Les questions climatiques restent le point de mire
En 2021, près de 42 % des banques avaient évalué l’exposition de leur portefeuille au risque climatique. En 2022, 46 % ont procédé à cette évaluation et 26 % de plus prévoient de le faire (contre aucune en 2021). Près de 70 % des banques considèrent les prêts à l’appui du climat comme une occasion à saisir dans la lutte contre les changements climatiques.
À ce jour, seule une banque sur cinq a lancé des produits de prêt verts, ce qui signifie qu’il existe une marge de progression importante pour ce type de produit, à condition que les banques obtiennent l’appui nécessaire.
Environ 60 % d’entre elles citent un manque d’expertise, de données et d’outils permettant d’évaluer les risques climatiques comme obstacle à une meilleure détermination des risques et possibilités en matière de climat.
En outre, deux tiers des banques pensent que les institutions financières internationales (IFI) peuvent les aider à accélérer le déploiement des prêts verts en apportant une aide à la formation et une assistance technique. Ce résultat établit un objectif stratégique clair pour les IFI en matière de croissance des prêts verts.
Les marchés financiers appuient également la lutte contre les changements climatiques. L’émission d’obligations respectant les critères environnementaux, sociaux et de gouvernance (ESG) par des entités africaines a considérablement augmenté pour atteindre près de 5,1 milliards d’USD en 2021, éclipsant ainsi le précédent record de 3 milliards d’USD établi en 2018, avant la pandémie, avec une hausse significative de l’émission de prêts liés au développement durable et d’obligations durables.
Les banques et les États ont été les principaux émetteurs d’instruments financiers respectant les critères ESG en Afrique en 2021. Par le passé, les obligations ESG en Afrique ont été principalement émises par des entreprises, tandis que les récentes évolutions indiquent un plus large éventail de parties prenantes dans le financement ESG.
Néanmoins, la taille du marché de la dette verte en Afrique est toujours modeste à l’échelle mondiale et les coûts des financements verts sont gonflés par un risque souverain élevé.
Capitaux privés
Les marchés africains des capitaux privés ont été marqués par une forte activité en 2021. La levée de fonds a renoué avec son niveau d’avant la pandémie, après un net recul pendant la crise sanitaire.

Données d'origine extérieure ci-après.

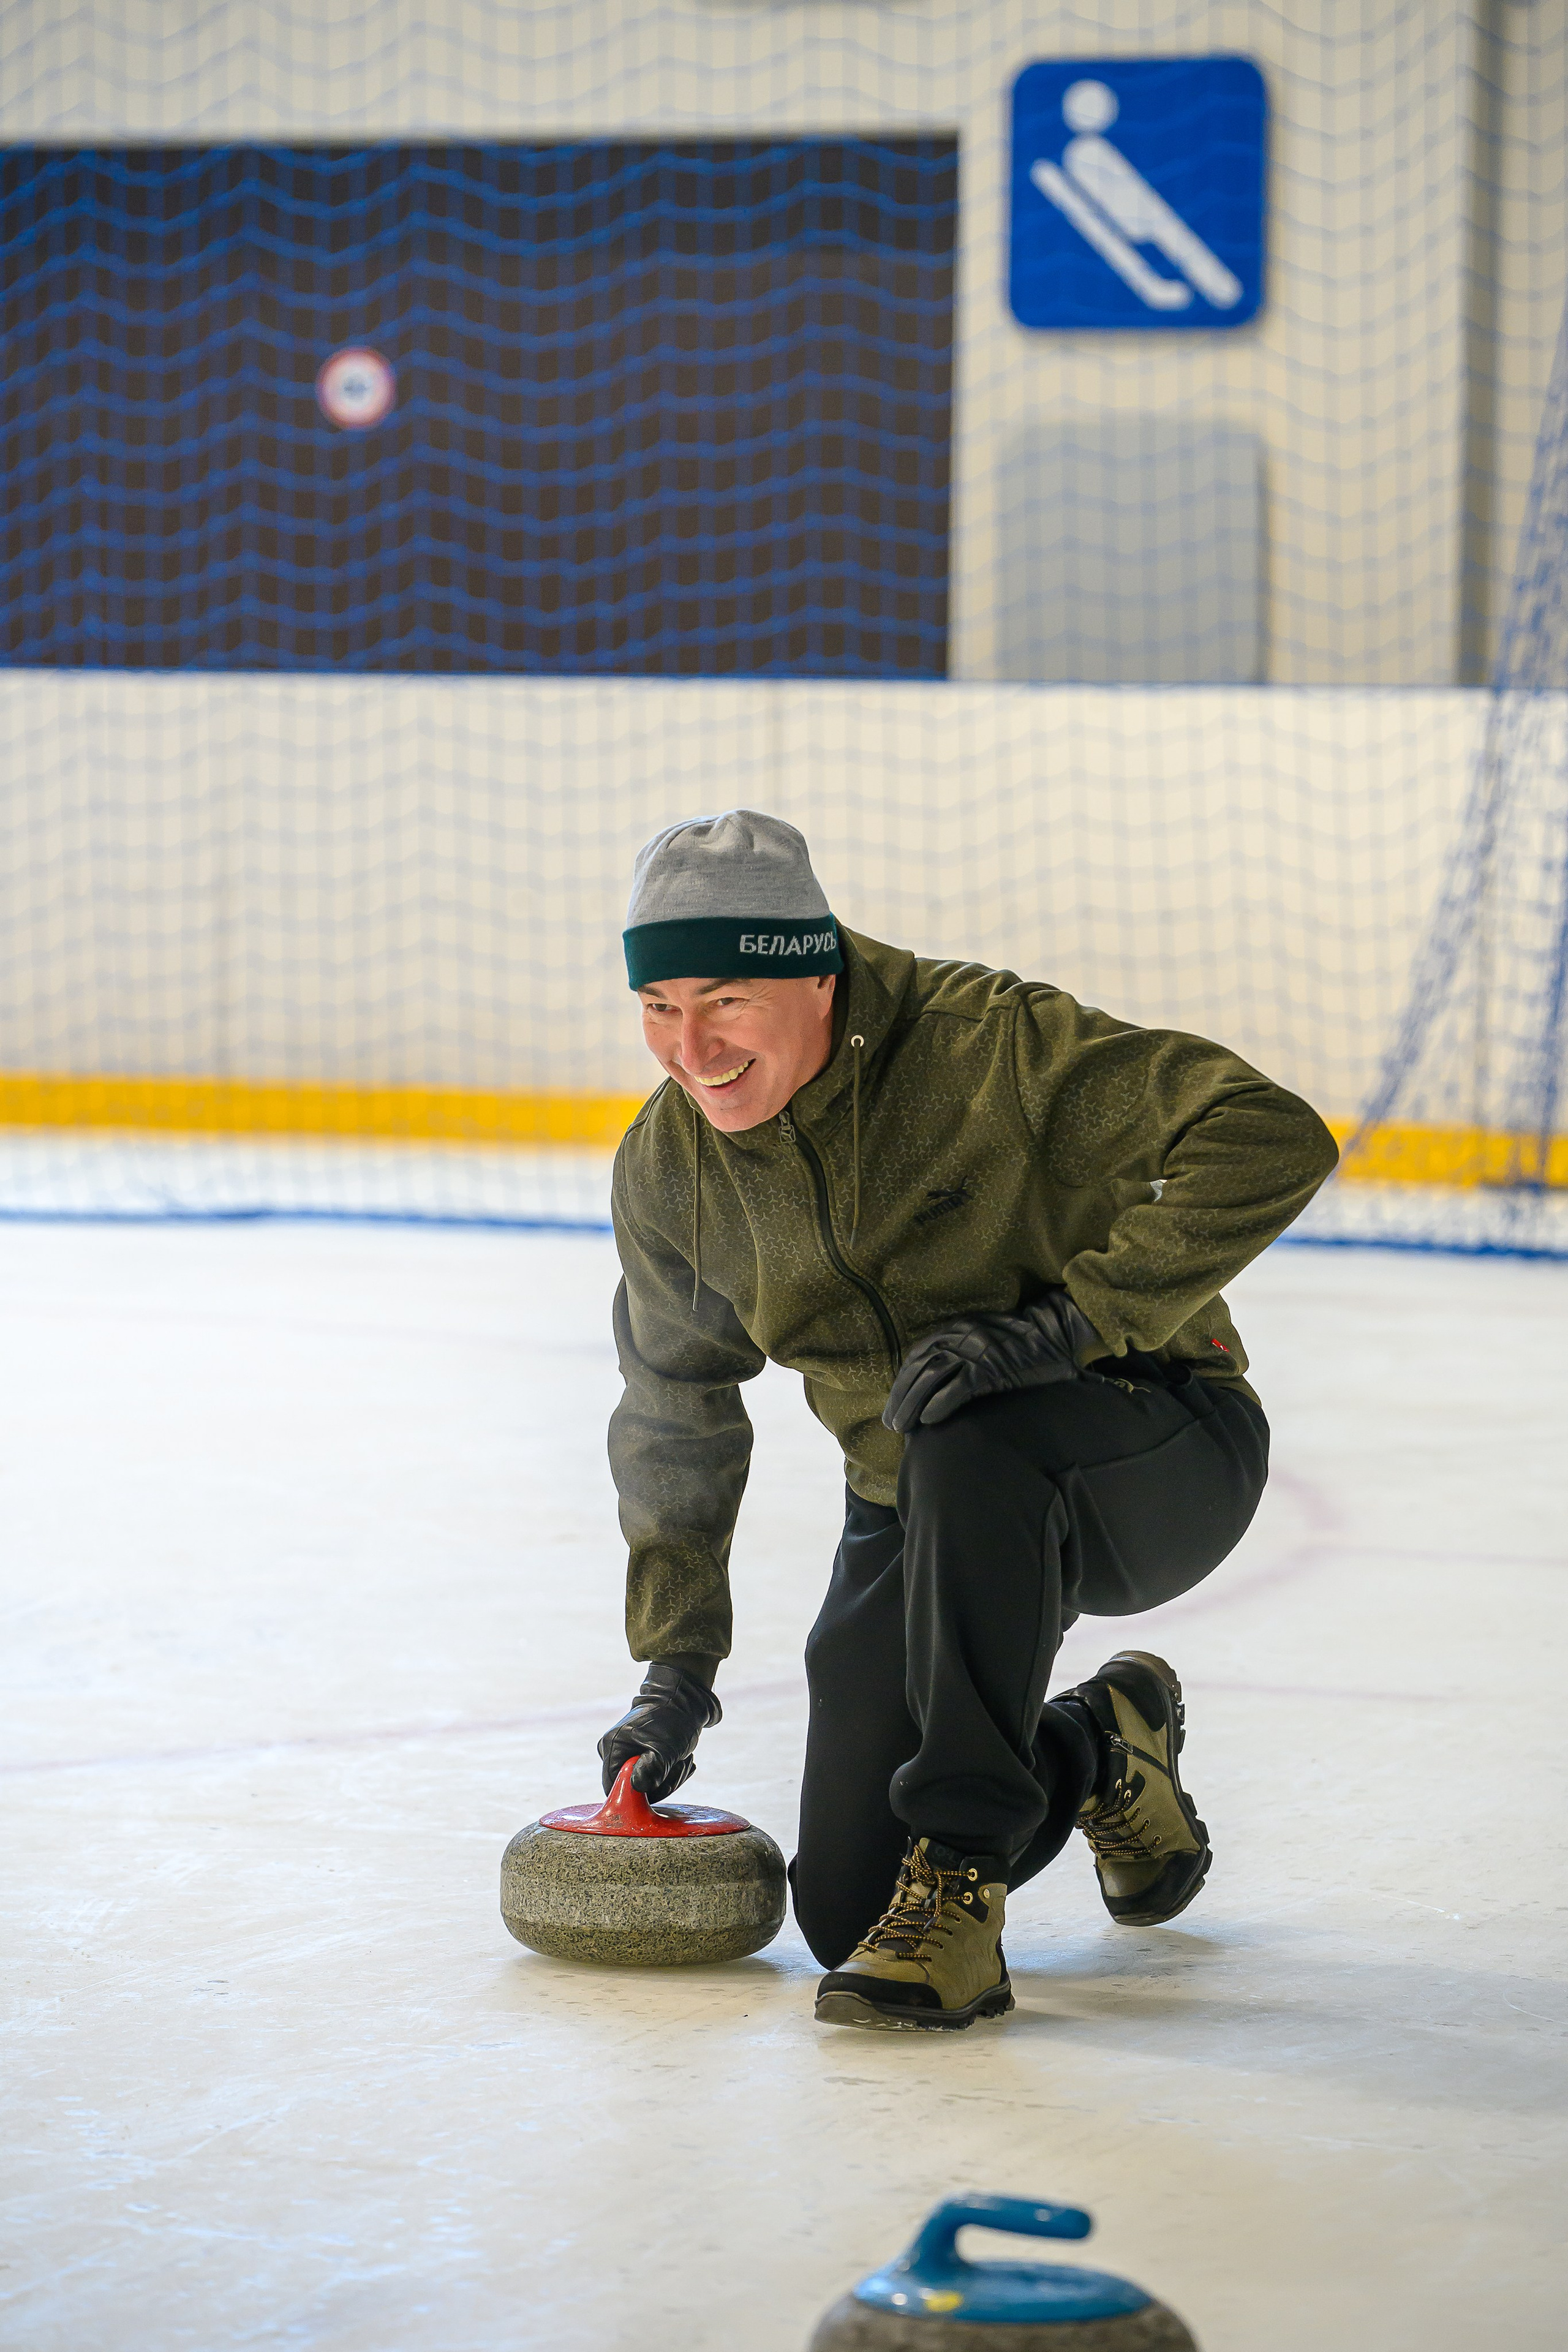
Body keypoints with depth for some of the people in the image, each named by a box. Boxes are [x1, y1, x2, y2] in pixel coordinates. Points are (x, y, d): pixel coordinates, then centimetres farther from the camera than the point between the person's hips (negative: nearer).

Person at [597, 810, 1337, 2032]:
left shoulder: (985, 1042, -24)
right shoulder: (668, 1169, -5)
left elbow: (1273, 1138, -30)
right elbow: (675, 1416, 11)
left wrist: (1069, 1319, -36)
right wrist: (676, 1666, 10)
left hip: (1161, 1453, -6)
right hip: (919, 1520, 6)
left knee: (971, 1443, -40)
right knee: (843, 1912, -3)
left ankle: (958, 1886, -30)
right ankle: (1102, 1753, 27)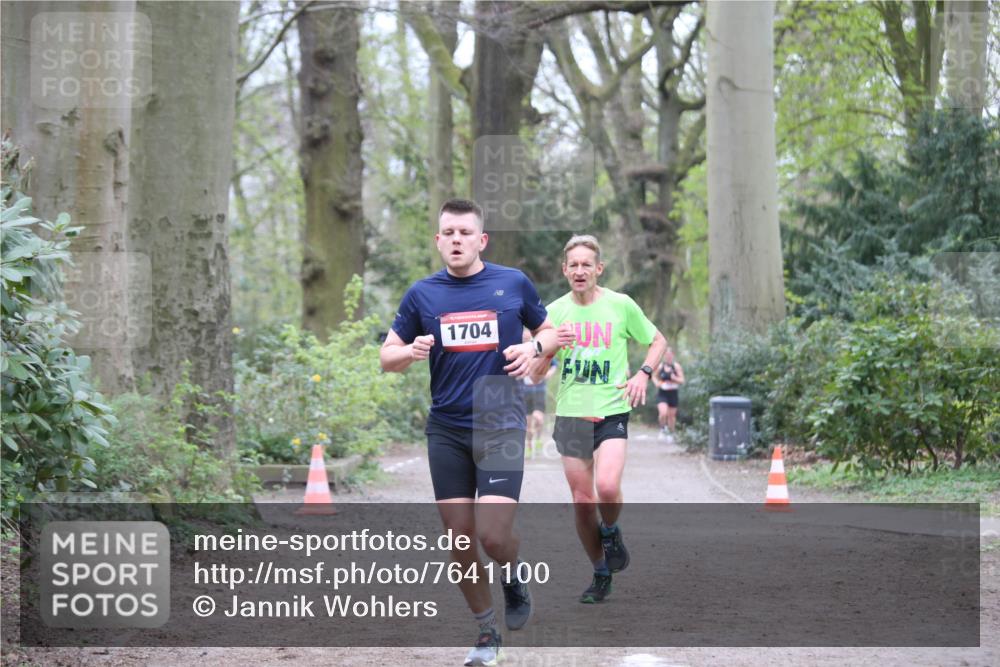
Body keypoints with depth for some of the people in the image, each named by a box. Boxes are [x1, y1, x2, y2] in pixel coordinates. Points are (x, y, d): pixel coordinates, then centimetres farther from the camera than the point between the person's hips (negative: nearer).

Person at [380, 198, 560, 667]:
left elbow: (550, 331, 15)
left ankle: (514, 579, 21)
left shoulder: (514, 284, 1)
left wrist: (534, 349, -8)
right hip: (446, 430, 2)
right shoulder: (422, 294, 4)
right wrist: (411, 352, -13)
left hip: (501, 426, -2)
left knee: (493, 535, -14)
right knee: (460, 537, 2)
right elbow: (387, 356, 10)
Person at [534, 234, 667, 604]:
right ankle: (601, 574, 21)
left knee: (607, 488, -23)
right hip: (570, 414, 3)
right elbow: (534, 373, 3)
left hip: (611, 411, -3)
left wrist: (642, 375, -4)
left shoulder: (621, 305, -2)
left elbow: (658, 341, 13)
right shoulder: (554, 311, 3)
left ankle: (610, 531, 10)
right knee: (582, 500, 4)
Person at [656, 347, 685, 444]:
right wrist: (657, 382, -5)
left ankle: (670, 434, 29)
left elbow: (682, 380, -4)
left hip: (673, 393, 1)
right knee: (663, 413, -21)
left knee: (672, 415, 10)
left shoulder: (676, 366, -3)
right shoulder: (660, 367, 0)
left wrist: (674, 379, -23)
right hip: (662, 394, -1)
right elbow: (655, 377, 17)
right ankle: (662, 429, 7)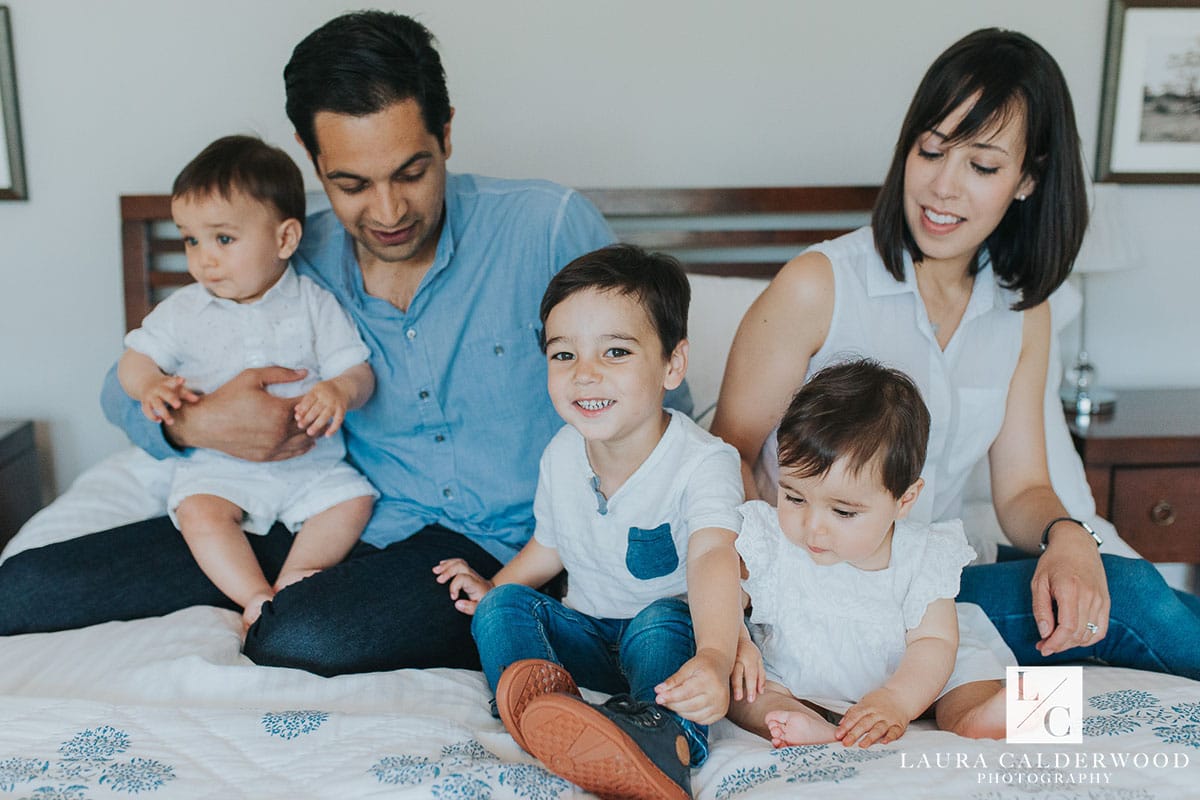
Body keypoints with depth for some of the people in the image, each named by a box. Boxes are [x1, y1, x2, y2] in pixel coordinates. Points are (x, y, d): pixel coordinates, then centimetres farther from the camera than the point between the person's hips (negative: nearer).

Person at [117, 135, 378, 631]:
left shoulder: (313, 303, -3)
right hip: (220, 463, 0)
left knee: (353, 499, -19)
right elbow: (135, 359, 7)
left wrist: (340, 391, -30)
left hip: (310, 462, 0)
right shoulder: (184, 311, 2)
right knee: (198, 511, -26)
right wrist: (151, 386, -18)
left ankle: (293, 578, -18)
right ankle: (257, 597, -26)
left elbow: (357, 369, -5)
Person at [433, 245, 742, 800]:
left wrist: (713, 657, -60)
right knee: (503, 604, -17)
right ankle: (539, 701, -45)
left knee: (662, 620, -35)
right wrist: (492, 586, 4)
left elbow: (713, 557, -43)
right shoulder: (561, 455, -3)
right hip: (586, 634, 6)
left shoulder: (704, 462, -22)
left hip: (666, 630, -5)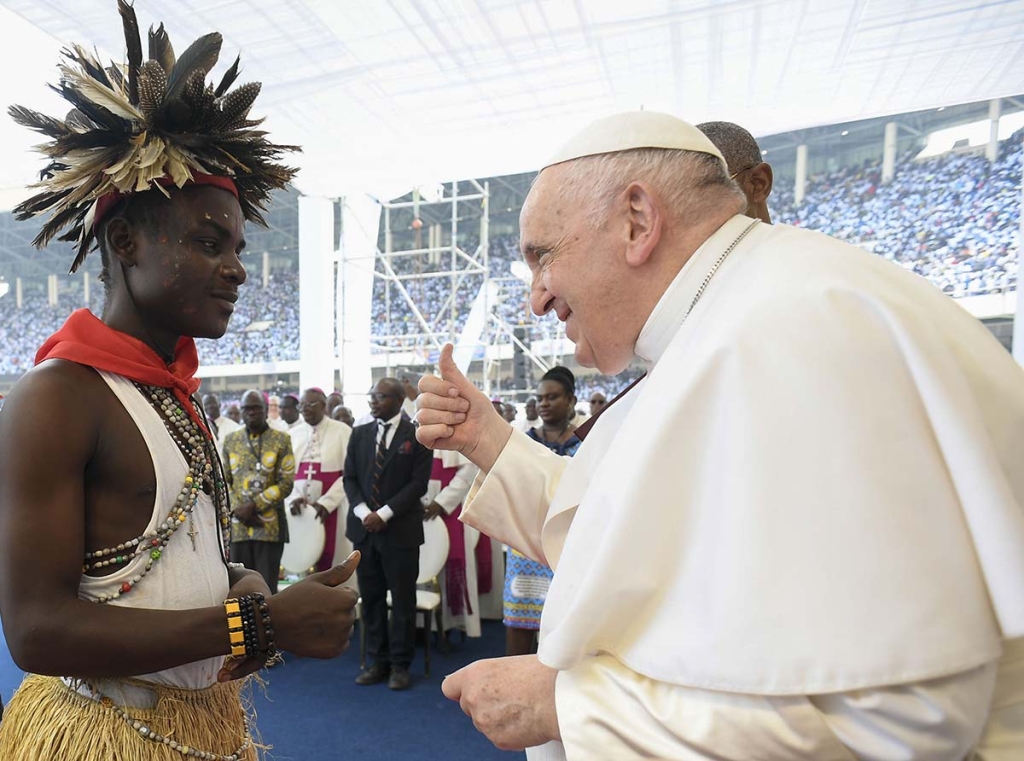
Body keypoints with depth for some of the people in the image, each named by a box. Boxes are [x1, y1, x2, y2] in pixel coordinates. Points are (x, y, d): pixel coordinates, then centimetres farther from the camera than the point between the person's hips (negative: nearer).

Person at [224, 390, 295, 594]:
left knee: (267, 587, 2)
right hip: (238, 525, 3)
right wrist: (238, 509, -6)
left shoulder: (281, 440, 1)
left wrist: (254, 505, -13)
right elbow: (224, 481, 10)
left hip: (270, 525, -3)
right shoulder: (230, 440, 11)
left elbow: (286, 483, -5)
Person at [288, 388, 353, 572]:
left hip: (332, 509, -3)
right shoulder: (294, 434, 10)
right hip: (297, 508, 4)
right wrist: (293, 497, -11)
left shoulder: (342, 431, -2)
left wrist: (326, 503, -15)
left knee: (331, 562, -1)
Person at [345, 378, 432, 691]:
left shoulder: (418, 436, -3)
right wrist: (364, 513, -8)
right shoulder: (359, 434, 9)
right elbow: (349, 477, 7)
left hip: (400, 529, -4)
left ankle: (400, 665, 18)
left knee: (403, 600, 4)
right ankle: (377, 661, 23)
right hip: (364, 528, 4)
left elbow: (418, 483, -8)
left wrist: (383, 514, -14)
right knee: (371, 598, 10)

L’investissement privé, qui a relativement bien résisté pendant la pandémie, a progressé de 48 % sur un an pour atteindre 6,3 milliards d’USD, niveau supérieur au pic précédent de 5,4 milliards d’USD enregistré en 2014-2015.
L’accroissement des investissements en 2021 est principalement attribuable au capital-risque, dont la valeur des opérations a augmenté, passant de 485 millions d’USD en 2020 à 3,23 milliards d’USD en 2021. Environ la moitié de ces investissements sont allés dans les technologies financières. Le Nigeria était le principal marché du capital-investissement et du capital-risque en 2021, suivi par l’Afrique du Sud.
Le capital-investissement contribue également à la croissance de la finance verte. On note une augmentation des levées de fonds pour les investissements axés sur le climat ces dernières années. Toutefois, à l’image de la finance verte, compte tenu de la dégradation des conditions de marché en 2022, il est peu probable de renouer avec les volumes record de 2021.